(Extracted page text data)
== Segment start ==
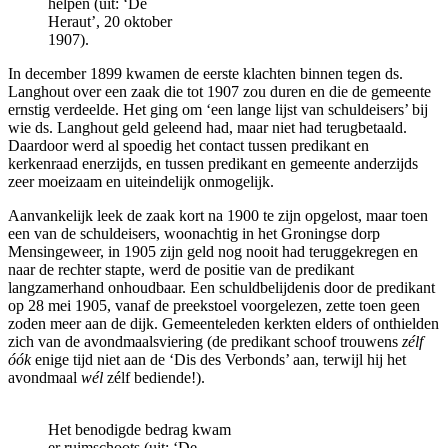
helpen (uit: ‘De
Heraut’, 20 oktober
1907).
In december 1899 kwamen de eerste klachten binnen tegen ds.
Langhout over een zaak die tot 1907 zou duren en die de gemeente
ernstig verdeelde. Het ging om ‘een lange lijst van schuldeisers’ bij
wie ds. Langhout geld geleend had, maar niet had terugbetaald.
Daardoor werd al spoedig het contact tussen predikant en
kerkenraad enerzijds, en tussen predikant en gemeente anderzijds
zeer moeizaam en uiteindelijk onmogelijk.
Aanvankelijk leek de zaak kort na 1900 te zijn opgelost, maar toen
een van de schuldeisers, woonachtig in het Groningse dorp
Mensingeweer, in 1905 zijn geld nog nooit had teruggekregen en
naar de rechter stapte, werd de positie van de predikant
langzamerhand onhoudbaar. Een schuldbelijdenis door de predikant
op 28 mei 1905, vanaf de preekstoel voorgelezen, zette toen geen
zoden meer aan de dijk. Gemeenteleden kerkten elders of onthielden
zich van de avondmaalsviering (de predikant schoof trouwens
zélf
óók
enige tijd niet aan de ‘Dis des Verbonds’ aan, terwijl hij het
avondmaal
wél
zélf bediende!).
Het benodigde bedrag kwam
er ruimschoots (uit: ‘De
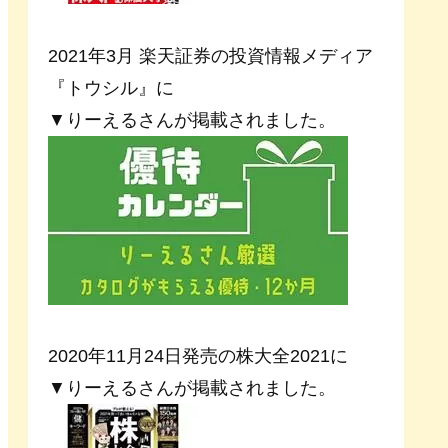
2021年3月 楽天証券の投資情報メディア
『トウシル』に
▼りーえるさんが掲載されました。
2020年11月24日発売の株大全2021に
▼りーえるさんが掲載されました。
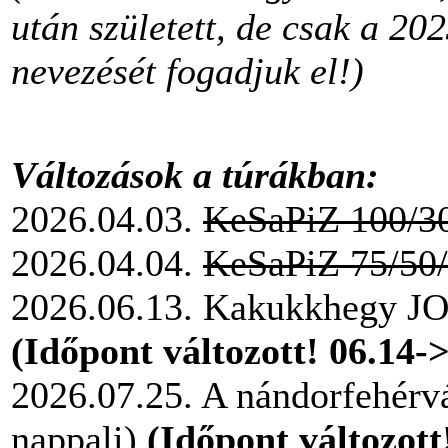
után született, de csak a 202
nevezését fogadjuk el!)
Változások a túrákban:
2026.04.03.
KeSaPiZ 100/30
2026.04.04.
KeSaPiZ 75/50/
2026.06.13. Kakukkhegy JO
(Időpont változott! 06.14-
2026.07.25. A nándorfehérvár
nappali)
(Időpont változott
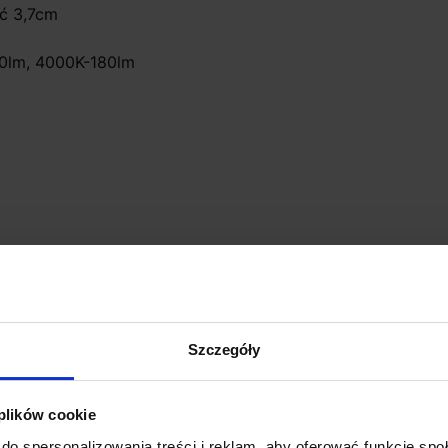
ść 3,7cm
70lm, 4000K-180lm
D
ne zamówienie. Zgodnie z regulaminem
Szczegóły
zwrotom
 plików cookie
do spersonalizowania treści i reklam, aby oferować funkcje sp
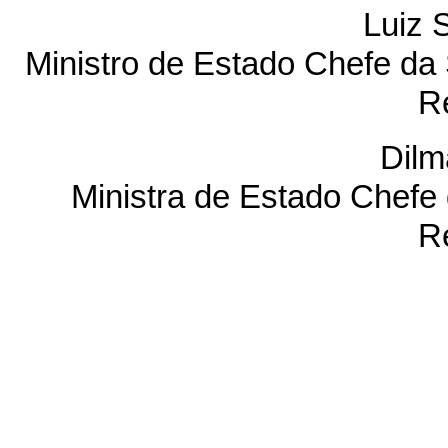
Luiz 
Ministro de Estado Chefe da 
R
Dilm
Ministra de Estado Chefe 
R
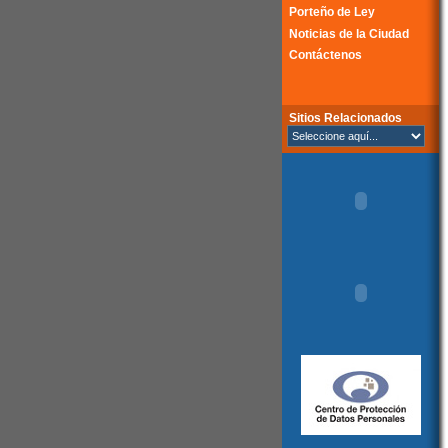
Porteño de Ley
Noticias de la Ciudad
Contáctenos
Sitios Relacionados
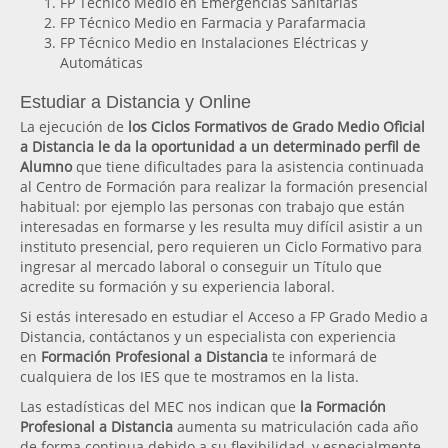
FP Técnico Medio en Emergencias Sanitarias
FP Técnico Medio en Farmacia y Parafarmacia
FP Técnico Medio en Instalaciones Eléctricas y
Automáticas
Estudiar a Distancia y Online
La ejecución de
los Ciclos Formativos de Grado Medio Oficial
a Distancia le da la oportunidad a un determinado perfil de
Alumno
que tiene dificultades para la asistencia continuada
al Centro de Formación para realizar la formación presencial
habitual: por ejemplo las personas con trabajo que están
interesadas en formarse y les resulta muy difícil asistir a un
instituto presencial, pero requieren un Ciclo Formativo para
ingresar al mercado laboral o conseguir un Título que
acredite su formación y su experiencia laboral.
Si estás interesado en estudiar el Acceso a FP Grado Medio a
Distancia, contáctanos y un especialista con experiencia
en
Formación Profesional a Distancia
te informará de
cualquiera de los IES que te mostramos en la lista.
Las estadísticas del MEC nos indican que
la Formación
Profesional a Distancia
aumenta su matriculación cada año
de forma continua debido a su flexibilidad, y especialmente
== Segment end ==
The entries above hold a line with "Daardoor werd al" and a later line with "op 28 mei 1905, vanaf". Write out exactly those lines and all lines between, nothing more.

• _Task response_
Daardoor werd al spoedig het contact tussen predikant en
kerkenraad enerzijds, en tussen predikant en gemeente anderzijds
zeer moeizaam en uiteindelijk onmogelijk.
Aanvankelijk leek de zaak kort na 1900 te zijn opgelost, maar toen
een van de schuldeisers, woonachtig in het Groningse dorp
Mensingeweer, in 1905 zijn geld nog nooit had teruggekregen en
naar de rechter stapte, werd de positie van de predikant
langzamerhand onhoudbaar. Een schuldbelijdenis door de predikant
op 28 mei 1905, vanaf de preekstoel voorgelezen, zette toen geen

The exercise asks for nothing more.